Dr. İlknur GENÇOĞLU YILDIRIM
İşlevselci Yaklaşım
İşlevselcilere göre, hızlı endüstrileşme ile birlikte ekonomik sistemde meydana gelen değişimler diğer temel fonksiyonların yerine getirilmemesine yol açarak toplumsal düzenin bozulmasına neden olmaktadır. Ekonomik sistemdeki bu tür aksaklıklar sonucunda yoksullar ve zenginler arasındaki fark artmaktadır.
İşlevselcilere göre yoksulluk, toplum içerisinde hem pozitif hem negatif işlevleri yerine getirmektedir.
Pozitif İşlevler
1. Yoksullar, kimsenin çalışmak istemediği işlerde çalışırlar.

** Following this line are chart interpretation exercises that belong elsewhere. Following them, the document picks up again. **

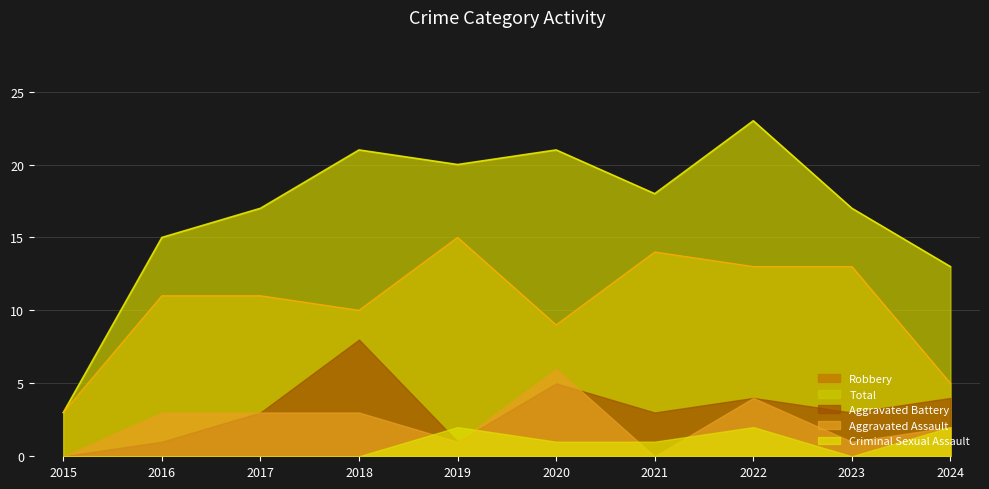

What is the spread (max minus min) of values at 2023?

17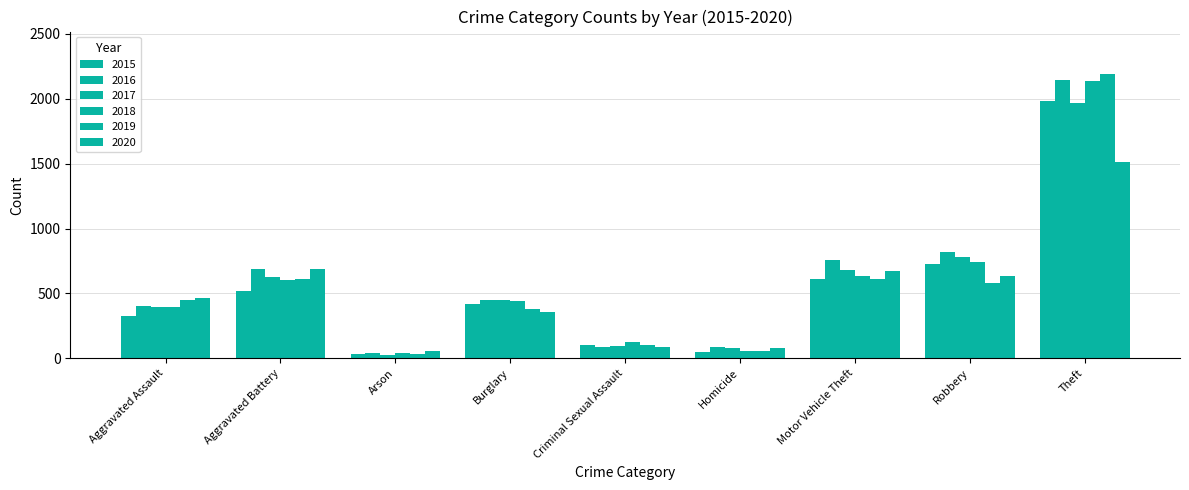

List the series in order of their peak value, lowest first.

2020, 2017, 2015, 2018, 2016, 2019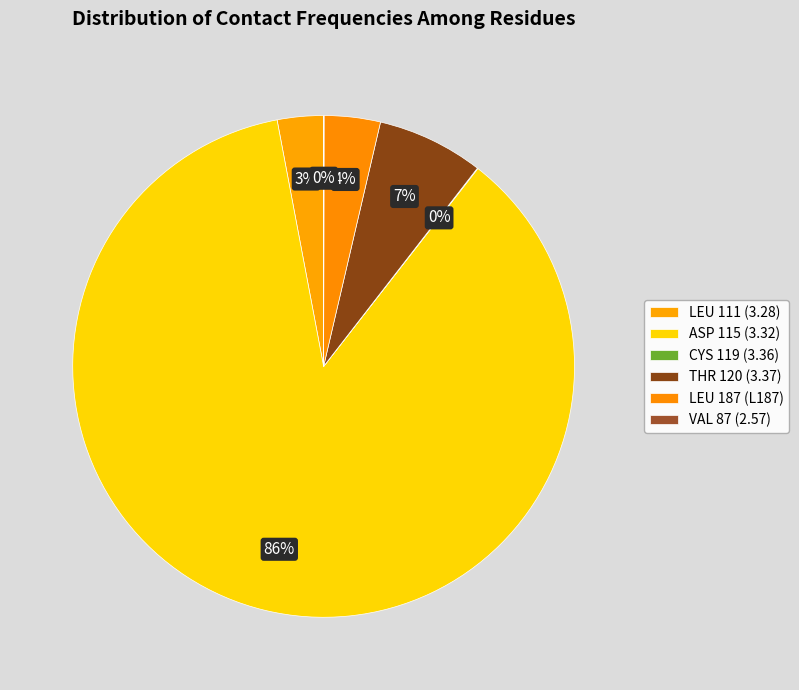

Does LEU 111 (3.28) represent more than half of the total?

No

2. Yoksullar, iyi bir eğitim ve iyi bir iş fırsatına sahip olamadıkları için rekabete giremezler.
3. Yoksullar, kötü kaderlerinden dolayı çalışamaz durumdadırlar.

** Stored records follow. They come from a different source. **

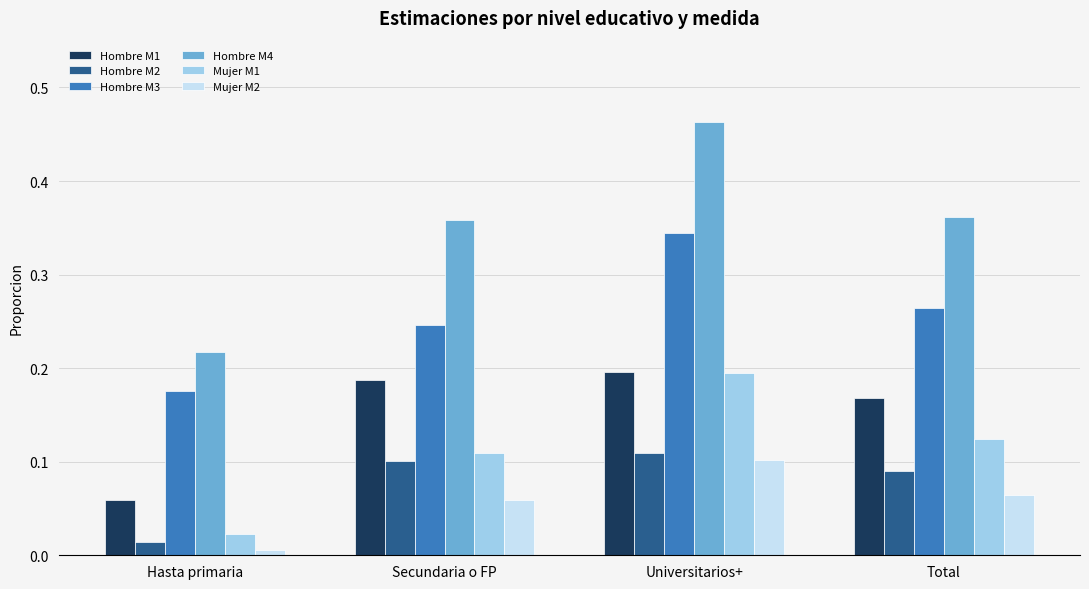

How many bars are there in total?

24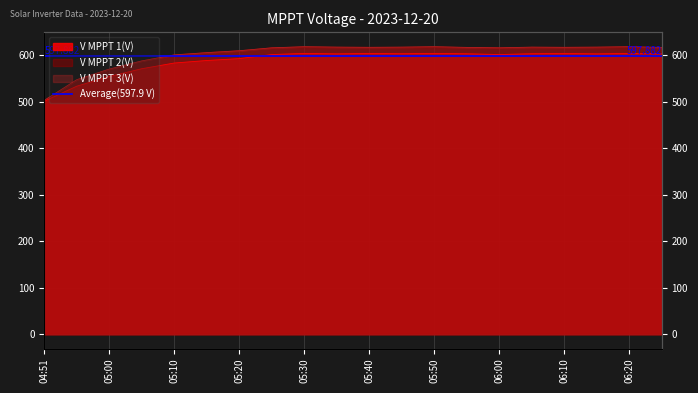

What is the value of the V MPPT 3(V) point at the 8th from the left?

616.2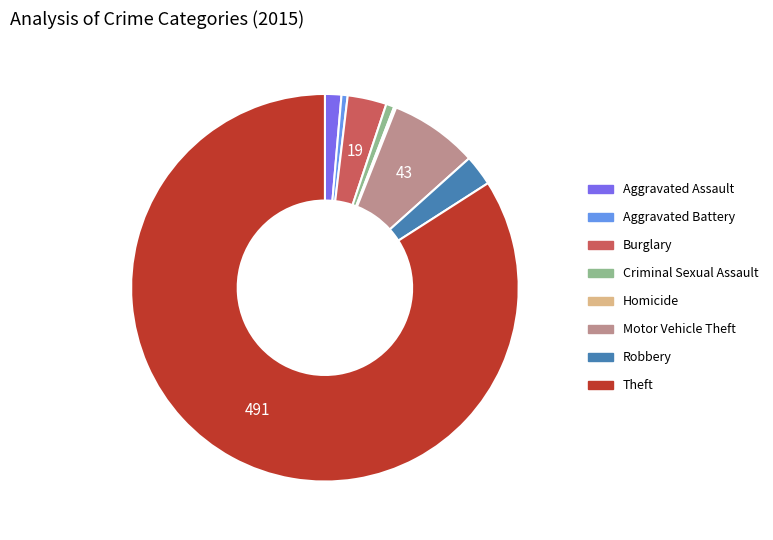

Which has a higher value, Aggravated Battery or Burglary?

Burglary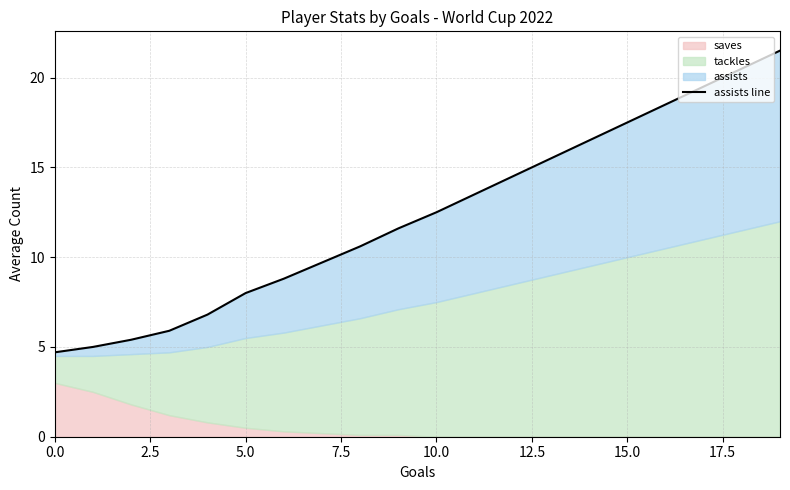

Which has a higher value, 11 or 15?

15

4. Yoksullar, hizmetçilik garsonluk gibi günlük isleri yaparak zenginlerin hayatlarını kolaylaştırıcı faaliyetlerde bulunurlar.
Negatif İşlevler
Yoksulluk, kadınların, erkeklerin ve çocukların hem ekonomik statülerini etkilemekte hem de onların sosyal, psikolojik ve fiziksel iyilik durumlarını etkilemektedir. Toplumda oluşabilecek şiddetli bozulmaları engellemek amacıyla kamu harcamalarına ağırlık verilmesi ekonomide tükenmelere neden olmaktadır.
Çatışmacı Yaklaşım
Bu yaklaşıma göre yoksulluk, neta ve üst tabakaların çıkarlarına hizmet ettiği için mevcuttur. Yoksullar, toplumun istemediği ve güç gerektiren düşük ücretli, geçici ve iş güvencesi olmayan işlerde çalışırlar. Yönetici sınıf, daha çok kâr elde etmek ve daha zengin bir yaşam sürmek için onlara düşük ücret öderler.
Etkileşimci Yaklaşım
İnançların ve tutumların davranışlar üzerindeki etkilerini araştıran etkileşimler, yoksul ve zengin insanların kendi dünyalarını tanımlamalarındaki kültürel farklılıklara dikkat çekmektedir. Yoksulluk kültürü, “başarı, sıkı çalışma ve kendine güvenin karşıtı olan kadercilik ve tevekkül” ile nitelendirilen bir kültürel ortamdır. Etkileşimci bakış açısı, yoksulluğu, yoksul insanları psikolojik olduğu kadar ekonomik ve toplumsal olarak da incelemektedir. Onlara göre yoksulluk, mutlak yoksulluğun giderilmesiyle ya da yoksul ailelerin çocukları için daha fazla fırsatlar yaratılması ve böylelikle tüm eşitsizliklerin azaltılması yoluyla sonlandırılabilir.
Feminist Yaklaşım
Feministler, toplum içerisinde özellikle kadınların ve çocukların aile yapısındaki değişimlerden, çocuklarını yalnız büyüten annelerin sayısındaki artıştan ve kadınların ekonomik olarak güçsüz durumda olmalarından dolayı yoksullukla karşı karşıya kaldıklarını ileri sürerler
Yoksullukla Mücadele
Küresel bir sorun olan yoksulluk ile mücadele etmek için ulusal ve uluslararası politikalar geliştirilmeye ve uygulanmaya çalışılmaktadır. Yoksullukla mücadele programları, dolaylı politikalar ve dolaysız politikalar olmak üzere iki yaklaşım içinde toplanır:
Dolaylı Politikalar
Ekonomik büyüme ile ilişkilidir. Ekonomik büyümenin, yoksulluğun azaltılmasında oldukça etkili bir etmen olduğu kabul edilir.
Dolaysız Politikalar
Yoksullukla dolaysız olarak mücadele yolları arasında, “Kamu kesimi yoluyla piyasa gelir dağılımına müdahale edip, gelir ve kaynak dağılımını piyasa dışı mekanizmalarla yoksullar lehine değiştirmek” en sıklıkla uygulanan yöntemlerden biridir.